Moim marzeniem jest:

Plac zabaw trampoliną i huśtawką "bocianie gniazdo"

Hubert, 3 lata

Kategoria: dostać

Oddział: Trójmiasto

Status marzenia: spełnione

Marzenie zostało spełnione dzięki pomocy

  • Zbiórka publiczna

pierwsze spotkanie

2015-03-27

27.03.2015 r. poznaliśmy naszego nowego podopiecznego Huberta. Czterolatek to wulkan energii. Ciekawi go cały świat, lubi zajrzeć w różne tajemnicze miejsca, aby dowiedzieć się: co to jest ? Każda sytuacja jest dla niego nowym doświadczeniem, obserwuje świat i koduje informacje. Dlatego lubi wychodzić z rodzicami na spacery i bawić się na placu zabaw.

Jego ulubioną bajką są „Auta”. Najlepszymi momentami filmu dla niego są sceny, w których pojawia się Złomek. Hubert uwielbia wszystkie gadżety związane z tym bohaterem. Dlatego w ramach lodołamacza otrzymał od nas książkę, w której na każdej stronie można zobaczyć Złomka, a także naklejki z bohaterami filmu.
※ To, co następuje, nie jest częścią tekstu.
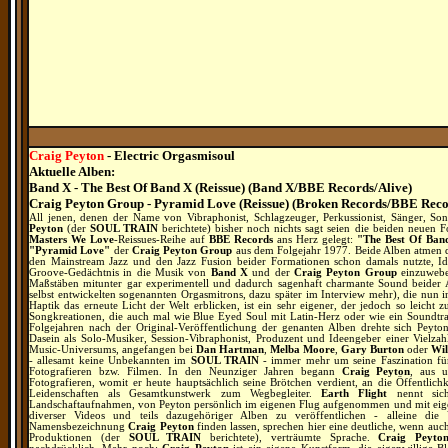
Craig Peyton
- Electric Orgasmisoul
Aktuelle Alben:
Band X - The Best Of Band X (Reissue) (Band X/BBE Records/Alive)
Craig Peyton Group - Pyramid Love (Reissue) (Broken Records/BBE Reco
All jenen, denen der Name von Vibraphonist, Schlagzeuger, Perkussionist, Sänger, S
Peyton
(der
SOUL TRAIN
berichtete) bisher noch nichts sagt seien die beiden neuen 
Masters We Love
-Reissues-Reihe auf
BBE Records
ans Herz gelegt:
"The Best Of Ban
"Pyramid Love"
der
Craig Peyton Group
aus dem Folgejahr 1977. Beide Alben atmen
den Mainstream Jazz und den Jazz Fusion beider Formationen schon damals nutzte, I
Groove-Gedächtnis in die Musik von
Band X
und der
Craig Peyton Group
einzuweben
Maßstäben mitunter gar experimentell und dadurch sagenhaft charmante Sound beider 
selbst entwickelten sogenannten Orgasmitrons, dazu später im Interview mehr), die nun i
Haptik das erneute Licht der Welt erblicken, ist ein sehr eigener, der jedoch so leicht 
Songkreationen, die auch mal wie Blue Eyed Soul mit Latin-Herz oder wie ein Soundtrac
Folgejahren nach der Original-Veröffentlichung der genanten Alben drehte sich Peytons
Dasein als Solo-Musiker, Session-Vibraphonist, Produzent und Ideengeber einer Vielz
Music-Universums, angefangen bei
Dan Hartman
,
Melba Moore
,
Gary Burton
oder
Wil
- allesamt keine Unbekannten im
SOUL TRAIN
- immer mehr um seine Faszination fü
Fotografieren bzw. Filmen. In den Neunziger Jahren begann
Craig Peyton
, aus 
Fotografieren, womit er heute hauptsächlich seine Brötchen verdient, an die Öffentlic
Leidenschaften als Gesamtkunstwerk zum Wegbegleiter.
Earth Flight
nennt sich
Landschaftaufnahmen, von Peyton persönlich im eigenen Flug aufgenommen und mit eigen
diverser Videos und teils dazugehöriger Alben zu veröffentlichen - alleine die
Namensbezeichnung
Craig Peyton
finden lassen, sprechen hier eine deutliche, wenn au
Produktionen (der
SOUL TRAIN
berichtete), verträumte Sprache.
Craig Peyto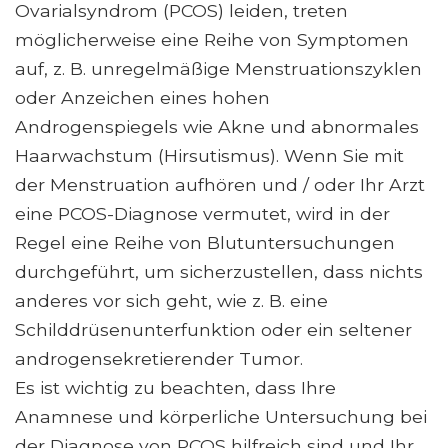
Ovarialsyndrom (PCOS) leiden, treten
möglicherweise eine Reihe von Symptomen
auf, z. B. unregelmäßige Menstruationszyklen
oder Anzeichen eines hohen
Androgenspiegels wie Akne und abnormales
Haarwachstum (Hirsutismus). Wenn Sie mit
der Menstruation aufhören und / oder Ihr Arzt
eine PCOS-Diagnose vermutet, wird in der
Regel eine Reihe von Blutuntersuchungen
durchgeführt, um sicherzustellen, dass nichts
anderes vor sich geht, wie z. B. eine
Schilddrüsenunterfunktion oder ein seltener
androgensekretierender Tumor.
Es ist wichtig zu beachten, dass Ihre
Anamnese und körperliche Untersuchung bei
der Diagnose von PCOS hilfreich sind und Ihr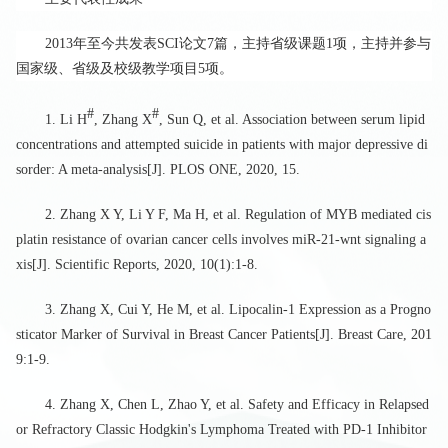
2013
年至今共发表
SCI
论文
7
篇，主持省级课题
1
项，主持并参与
国家级、省级及校级教学项目
5
项。
#
#
1. Li H
,
Zhang X
, Sun Q, et al. Association between serum lipid
concentrations and attempted suicide in patients with major depressive di
sorder: A meta-analysis[J]. PLOS ONE, 2020, 15.
2.
Zhang X
Y
, Li Y F, Ma H, et al. Regulation of MYB mediated cis
platin resistance of ovarian cancer cells involves miR-21-wnt signaling a
xis[J]. Scientific Reports, 2020, 10(1):1-8.
3.
Zhang X
, Cui Y, He M, et al. Lipocalin-1 Expression as a Progno
sticator Marker of Survival in Breast Cancer Patients[J]. Breast Care, 201
9:1-9.
4.
Zhang X
, Chen L, Zhao Y, et al. Safety and Efficacy in Relapsed
or Refractory Classic Hodgkin's Lymphoma Treated with PD-1 Inhibitor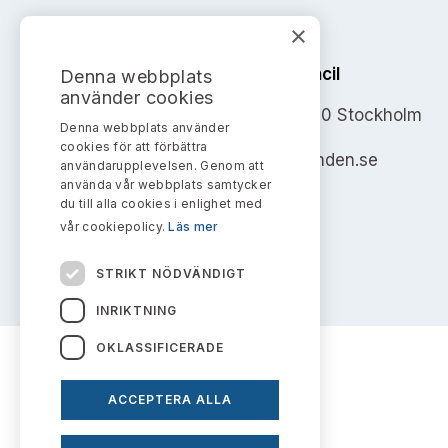
×
The Swedish Securities Council
Denna webbplats
använder cookies
Address: Box 7354, 103 90 Stockholm
Denna webbplats använder
cookies för att förbättra
info@aktiemarknadsnamnden.se
användarupplevelsen. Genom att
använda vår webbplats samtycker
du till alla cookies i enlighet med
vår cookiepolicy.
Läs mer
STRIKT NÖDVÄNDIGT
INRIKTNING
OKLASSIFICERADE
ACCEPTERA ALLA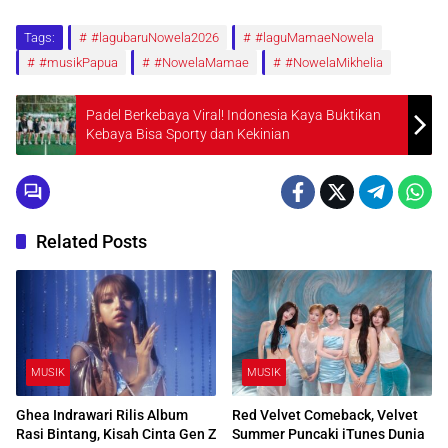
Tags:
#lagubaruNowela2026
#laguMamaeNowela
#musikPapua
#NowelaMamae
#NowelaMikhelia
Padel Berkebaya Viral! Indonesia Kaya Buktikan
Kebaya Bisa Sporty dan Kekinian
Related Posts
MUSIK
MUSIK
Ghea Indrawari Rilis Album
Red Velvet Comeback, Velvet
Rasi Bintang, Kisah Cinta Gen Z
Summer Puncaki iTunes Dunia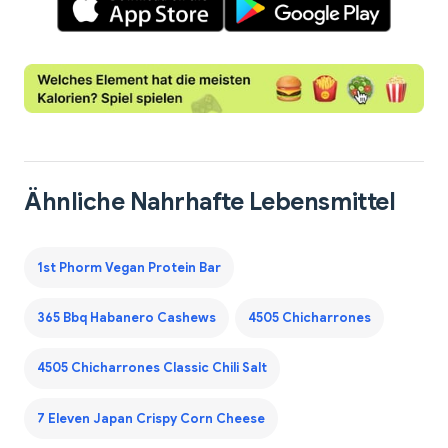
Ähnliche Nahrhafte Lebensmittel
1st Phorm Vegan Protein Bar
365 Bbq Habanero Cashews
4505 Chicharrones
4505 Chicharrones Classic Chili Salt
7 Eleven Japan Crispy Corn Cheese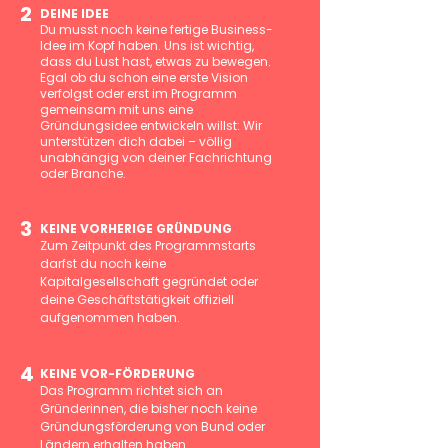
2
DEINE IDEE
Du musst noch keine fertige Business-
Idee im Kopf haben. Uns ist wichtig,
dass du Lust hast, etwas zu bewegen.
Egal ob du schon eine erste Vision
verfolgst oder erst im Programm
gemeinsam mit uns eine
Gründungsidee entwickeln willst: Wir
unterstützen dich dabei – völlig
unabhängig von deiner Fachrichtung
oder Branche.
3
KEINE VORHERIGE GRÜNDUNG
​Zum Zeitpunkt des Programmstarts
darfst du noch keine
Kapitalgesellschaft gegründet oder
deine Geschäftstätigkeit offiziell
aufgenommen haben.
4
KEINE VOR-FÖRDERUNG
Das Programm richtet sich an
Gründerinnen, die bisher noch keine
Gründungsförderung von Bund oder
Ländern erhalten haben.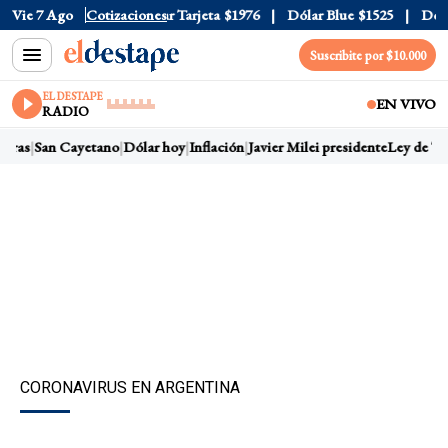
r Oficial
Vie 7 Ago
$1520
Cotizaciones
Dólar Tarjeta
$1976
Dólar Blue
$1525
Dólar
Suscribite por $10.000
EL DESTAPE
EN VIVO
RADIO
rras
San Cayetano
Dólar hoy
Inflación
Javier Milei presidente
Ley de Tie
CORONAVIRUS EN ARGENTINA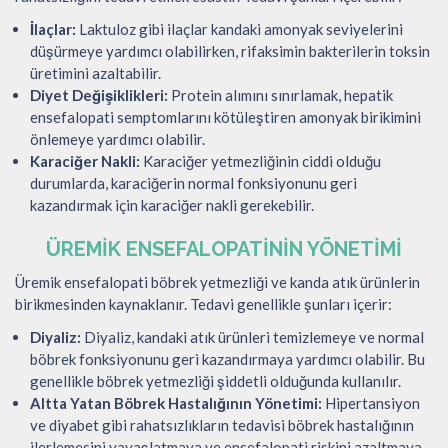
İlaçlar:
Laktuloz gibi ilaçlar kandaki amonyak seviyelerini
düşürmeye yardımcı olabilirken, rifaksimin bakterilerin toksin
üretimini azaltabilir.
Diyet Değişiklikleri:
Protein alımını sınırlamak, hepatik
ensefalopati semptomlarını kötüleştiren amonyak birikimini
önlemeye yardımcı olabilir.
Karaciğer Nakli:
Karaciğer yetmezliğinin ciddi olduğu
durumlarda, karaciğerin normal fonksiyonunu geri
kazandırmak için karaciğer nakli gerekebilir.
ÜREMIK ENSEFALOPATININ YÖNETIMI
Üremik ensefalopati böbrek yetmezliği ve kanda atık ürünlerin
birikmesinden kaynaklanır. Tedavi genellikle şunları içerir:
Diyaliz:
Diyaliz, kandaki atık ürünleri temizlemeye ve normal
böbrek fonksiyonunu geri kazandırmaya yardımcı olabilir. Bu
genellikle böbrek yetmezliği şiddetli olduğunda kullanılır.
Altta Yatan Böbrek Hastalığının Yönetimi:
Hipertansiyon
ve diyabet gibi rahatsızlıkların tedavisi böbrek hastalığının
ilerlemesini yavaşlatmaya ve ensefalopati riskini azaltmaya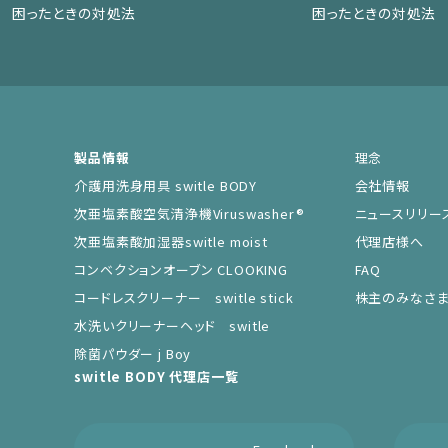
困ったときの対処法
困ったときの対処法
製品情報
理念
介護用洗身用具 switle BODY
会社情報
次亜塩素酸空気清浄機Viruswasher®︎
ニュースリリー
次亜塩素酸加湿器switle moist
代理店様へ
コンベクションオーブン CLOOKING
FAQ
コードレスクリーナー switle stick
株主のみなさ
水洗いクリーナーヘッド switle
除菌パウダー j Boy
switle BODY 代理店一覧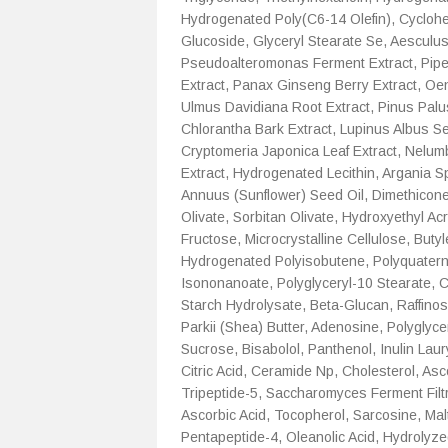
Hydrogenated Poly(C6-14 Olefin), Cyclohe
Glucoside, Glyceryl Stearate Se, Aesculu
Pseudoalteromonas Ferment Extract, Piper
Extract, Panax Ginseng Berry Extract, Oe
Ulmus Davidiana Root Extract, Pinus Palus
Chlorantha Bark Extract, Lupinus Albus Se
Cryptomeria Japonica Leaf Extract, Nelu
Extract, Hydrogenated Lecithin, Argania S
Annuus (Sunflower) Seed Oil, Dimethicone
Olivate, Sorbitan Olivate, Hydroxyethyl A
Fructose, Microcrystalline Cellulose, Butyl
Hydrogenated Polyisobutene, Polyquaterni
Isononanoate, Polyglyceryl-10 Stearate,
Starch Hydrolysate, Beta-Glucan, Raffino
Parkii (Shea) Butter, Adenosine, Polyglyce
Sucrose, Bisabolol, Panthenol, Inulin Lau
Citric Acid, Ceramide Np, Cholesterol, As
Tripeptide-5, Saccharomyces Ferment Filtr
Ascorbic Acid, Tocopherol, Sarcosine, Mal
Pentapeptide-4, Oleanolic Acid, Hydrolyz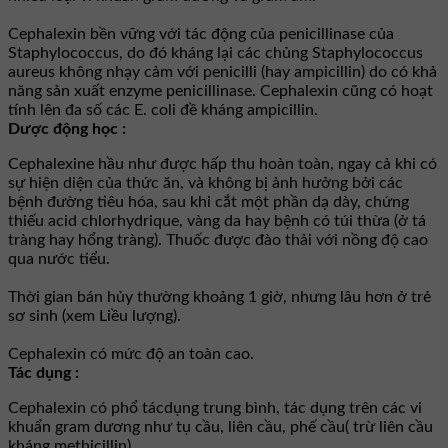
Cephalexin bền vững với tác động của penicillinase của
Staphylococcus, do đó kháng lại các chủng Staphylococcus
aureus không nhạy cảm với penicilli (hay ampicillin) do có khả
năng sản xuất enzyme penicillinase. Cephalexin cũng có hoạt
tính lên đa số các E. coli đề kháng ampicillin.
Dược động học :
Cephalexine hầu như được hấp thu hoàn toàn, ngay cả khi có
sự hiện diện của thức ăn, và không bị ảnh hưởng bởi các
bệnh đường tiêu hóa, sau khi cắt một phần dạ dày, chứng
thiếu acid chlorhydrique, vàng da hay bệnh có túi thừa (ở tá
tràng hay hổng tràng). Thuốc được đào thải với nồng độ cao
qua nước tiểu.
Thời gian bán hủy thường khoảng 1 giờ, nhưng lâu hơn ở trẻ
sơ sinh (xem Liều lượng).
Cephalexin có mức độ an toàn cao.
Tác dụng :
Cephalexin có phổ tácdụng trung bình, tác dụng trên các vi
khuẩn gram dương như tụ cầu, liên cầu, phế cầu( trừ liên cầu
kháng methicillin).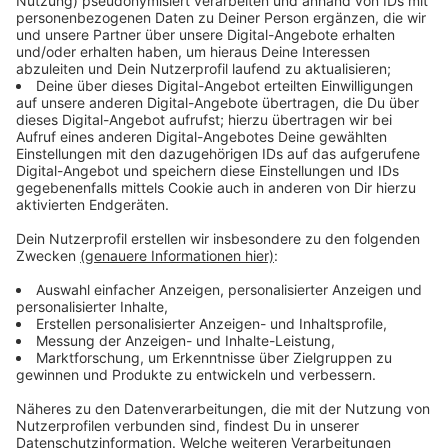
Immobilie ohne große Umstände kostenlos ermitteln
lassen. Auf der Website meines Instituts bin ich auf
eine einfache und schnelle Möglichkeit gestoßen.
Einfach, da Ihr für die Bewertung keine besonderen
Unterlagen braucht. Nach ein paar Klicks errechnet das
Programm einen Richtwert für Eure Immobilie. Schnell,
denn das Online-Ausfüllen dauert nur wenige Minuten.
Die Grunddaten der zu bewertenden Immobilie werden
im Zuge der Analyse mit den Zahlen und Ergebnissen
eines fachübergreifenden Expertenteams abgeglichen.
Und so geht’s: Gebt im ersten Schritt an, welche Art von
Immobilie bewertet werden soll. Dann gebt Eckdaten
wie Adresse, Baujahr, Wohnfläche und Zimmerzahl ein.
Natürlich auch Angaben zur Ausstattung mit Garten,
Balkon, Stellplatz oder Garage und welche
Renovierungs- bzw. Sanierungsmaßnahmen Ihr schon
vorgenommen habt. Nach kurzer Zeit erhaltet Ihr die
Wohnmarktanalyse kostenlos als PDF an Eure E-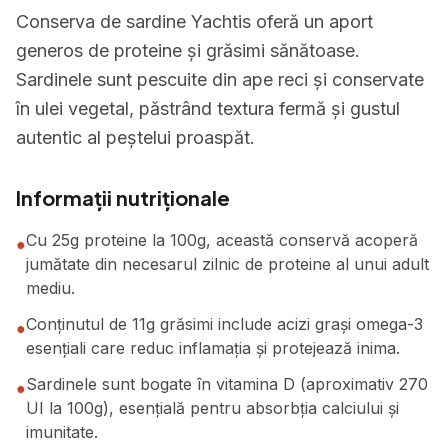
Conserva de sardine Yachtis oferă un aport
generos de proteine și grăsimi sănătoase.
Sardinele sunt pescuite din ape reci și conservate
în ulei vegetal, păstrând textura fermă și gustul
autentic al peștelui proaspăt.
Informații nutriționale
Cu 25g proteine la 100g, această conservă acoperă
●
jumătate din necesarul zilnic de proteine al unui adult
mediu.
Conținutul de 11g grăsimi include acizi grași omega-3
●
esențiali care reduc inflamația și protejează inima.
Sardinele sunt bogate în vitamina D (aproximativ 270
●
UI la 100g), esențială pentru absorbția calciului și
imunitate.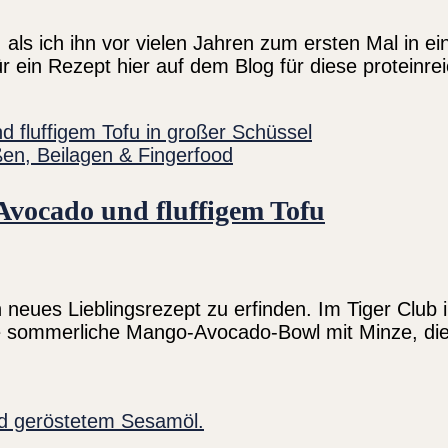
t, als ich ihn vor vielen Jahren zum ersten Mal in
r ein Rezept hier auf dem Blog für diese proteinre
en, Beilagen & Fingerfood
Avocado und fluffigem Tofu
eues Lieblingsrezept zu erfinden. Im Tiger Club in
e sommerliche Mango-Avocado-Bowl mit Minze, die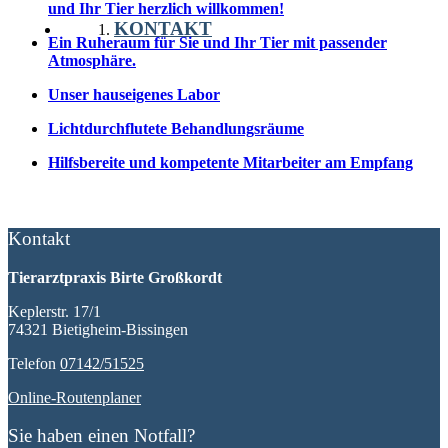
und Ihr Tier herzlich willkommen!
KONTAKT
Ein Ruheraum für Sie und Ihr Tier mit passender
Atmosphäre.
Unser hauseigenes Labor
Lichtdurchflutete Behandlungsräume
Hilfsbereite und kompetente Mitarbeiter am Empfang
Kontakt
Tierarztpraxis Birte Großkordt
Keplerstr. 17/1
74321 Bietigheim-Bissingen
Telefon
07142/51525
Online-Routenplaner
Sie haben einen Notfall?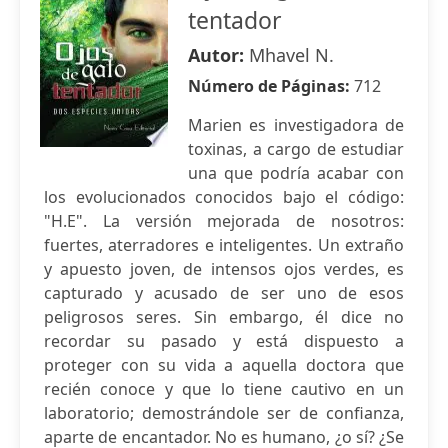
tentador
Autor:
Mhavel N.
Número de Páginas:
712
Marien es investigadora de
toxinas, a cargo de estudiar
una que podría acabar con
los evolucionados conocidos bajo el código:
"H.E". La versión mejorada de nosotros:
fuertes, aterradores e inteligentes. Un extraño
y apuesto joven, de intensos ojos verdes, es
capturado y acusado de ser uno de esos
peligrosos seres. Sin embargo, él dice no
recordar su pasado y está dispuesto a
proteger con su vida a aquella doctora que
recién conoce y que lo tiene cautivo en un
laboratorio; demostrándole ser de confianza,
aparte de encantador. No es humano, ¿o sí? ¿Se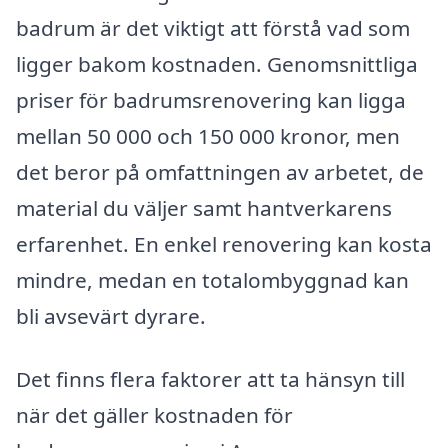
badrum är det viktigt att förstå vad som
ligger bakom kostnaden. Genomsnittliga
priser för badrumsrenovering kan ligga
mellan 50 000 och 150 000 kronor, men
det beror på omfattningen av arbetet, de
material du väljer samt hantverkarens
erfarenhet. En enkel renovering kan kosta
mindre, medan en totalombyggnad kan
bli avsevärt dyrare.
Det finns flera faktorer att ta hänsyn till
när det gäller kostnaden för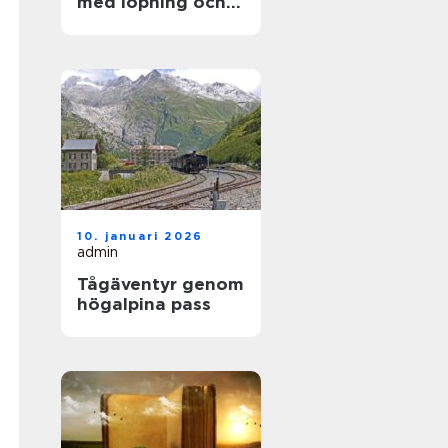
med löpning och
natur
10. januari 2026
admin
Tågäventyr genom
högalpina pass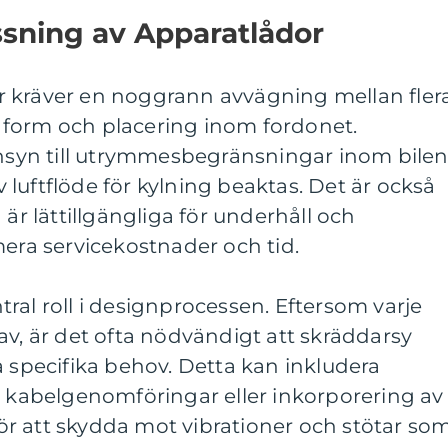
sning av Apparatlådor
 kräver en noggrann avvägning mellan fler
k, form och placering inom fordonet.
änsyn till utrymmesbegränsningar inom bilen
luftflöde för kylning beaktas. Det är också
 är lättillgängliga för underhåll och
mera servicekostnader och tid.
ral roll i designprocessen. Eftersom varje
av, är det ofta nödvändigt att skräddarsy
a specifika behov. Detta kan inkludera
r kabelgenomföringar eller inkorporering av
r att skydda mot vibrationer och stötar so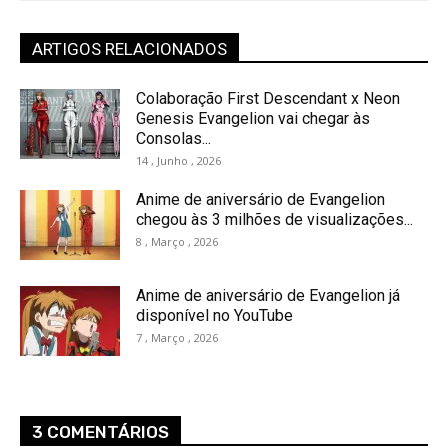
ARTIGOS RELACIONADOS
Colaboração First Descendant x Neon
Genesis Evangelion vai chegar às
Consolas...
14 , Junho , 2026
Anime de aniversário de Evangelion
chegou às 3 milhões de visualizações...
8 , Março , 2026
Anime de aniversário de Evangelion já
disponível no YouTube
7 , Março , 2026
3 COMENTÁRIOS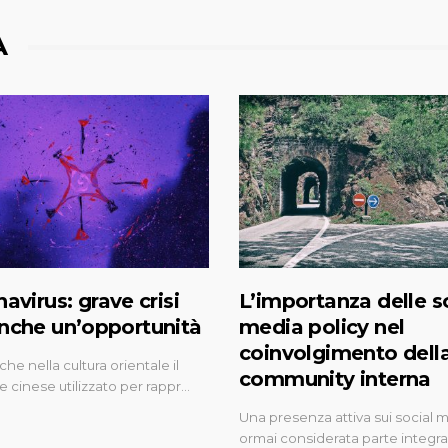
A
avirus: grave crisi
L’importanza delle s
nche un’opportunità
media policy nel
coinvolgimento dell
he nella cultura orientale il
community interna
e cinese utilizzato per rappr…
Una presenza attiva sui social 
ormai considerata parte integr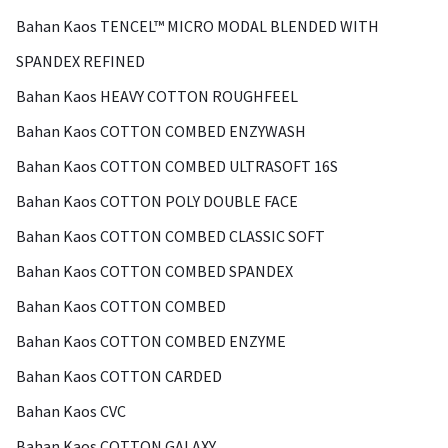
Bahan Kaos TENCEL™ MICRO MODAL BLENDED WITH
SPANDEX REFINED
Bahan Kaos HEAVY COTTON ROUGHFEEL
Bahan Kaos COTTON COMBED ENZYWASH
Bahan Kaos COTTON COMBED ULTRASOFT 16S
Bahan Kaos COTTON POLY DOUBLE FACE
Bahan Kaos COTTON COMBED CLASSIC SOFT
Bahan Kaos COTTON COMBED SPANDEX
Bahan Kaos COTTON COMBED
Bahan Kaos COTTON COMBED ENZYME
Bahan Kaos COTTON CARDED
Bahan Kaos CVC
Bahan Kaos COTTON GALAXY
Ostatnimi czasy chłopczyk zainteresował się również światem dinozaurów.

Jednak marzenie Huberta pozostaje nieznane. Spotkamy się niedługo, aby je poznać :)

 

spotkanie - poznanie marzenia

2015-05-15

W maju udało nam się ponownie spotkać z Marzycielem Hubertem, który akurat przebywał na oddziale onkologicznym. Chłopiec narysował nam rysunek, który przedstawił Jego Marzenie. Okazało się, że jest nim plac zabaw składający się z trampoliny i huśtawki "gniazdo". Taki plac zabaw oprócz morza radości, pozwoli także Hubertowi "zaczerpnąć" świeżego powietrza i dostarczy zabawy na dworze razem z kolegami. Pozwoli Mu odzyskać beztroski czas, który zabrała choroba. 
 
Kochany Hubercie, cieszymy się, że mogliśmy Cię poznać. 
 
Wszystkich, którzy razem z nami pragną spełnić marzenie Chłopczyka, zapraszamy do kontaktu. 

 

spełnienie marzenia

2015-08-19

Wrześniowa pogoda ostatnio nie rozpieszczała nas swoim urokiem. Tak też było przed wizytą u Huberta, aura była niesprzyjająca, ciągłe deszcze przemieszane ze sporą dozą wiatru. Jak zwykle jednak myliłem się i nie wiedzieć czemu zawsze, gdy aura pogodowa nie jest sprzyjająca jakimś dziwnym trafem w drodze do dziecka niebo nagle się rozpogadza. Tak też było gdy jechaliśmy do Huberta. Mimo, że od paru dni nie było pięknej pogody, a przecież mieliśmy razem z Hubertem i jego rodziną podziwiać jego wymarzony plac zabaw, to akurat tego dnia słońce nie zawiodło nas. Rozpogodziło się i była wspaniała okazja do zabaw na świeżym powietrzu. Do Łężyc dojechaliśmy czym prędzej. Powitała nas Mama Huberta i od razu zaprosiła na plac zabaw. Zaskoczyło mnie to , że oprócz placu zabaw zobaczyłem wielką trampolinę. To była niespodzianka dla Huberta od sponsora. Wielka i piękna trampolina na której Hubert uwielbia skakać. Począłem rozmawiać z mamą Huberta. Okazało się, że w tak trudnej sytuacji życiowej jaką jest choroba dziecka, mama i tata Huberta nie stracili ani krzty energii. Nie dość, że nie stracili energii to przekazują ją również innym dzieciom naszym podopiecznym. Mama i tata chłopca również pomagają nam i innym dzieciom aby ich marzenia się spełniły. Ostatnio na zbiórce zebrali pokaźną sumę pieniędzy na kolejne marzenie. Pomyślałem, że jest to jedna z najpiękniejszych rzeczy którą, ujrzałem. Nie dość, że sami zmagają się z chorobą Huberta to jeszcze pomagają spełnić życzenia innych dzieci. Coś wspaniałego i zasługującego na najwyższe wyróżnienie. Mam nadzieje, że spełnione marzenie Huberta w postaci placu zabaw będzie służyło mu jak najdłużej. Oby przez całe życie rodzice Huberta przekazywali swoją cudowną energię do działania innym. Jak najwięcej takich  przykładów wspaniałego zachowania. Wyjechaliśmy z cudownym nastrojem od chłopca.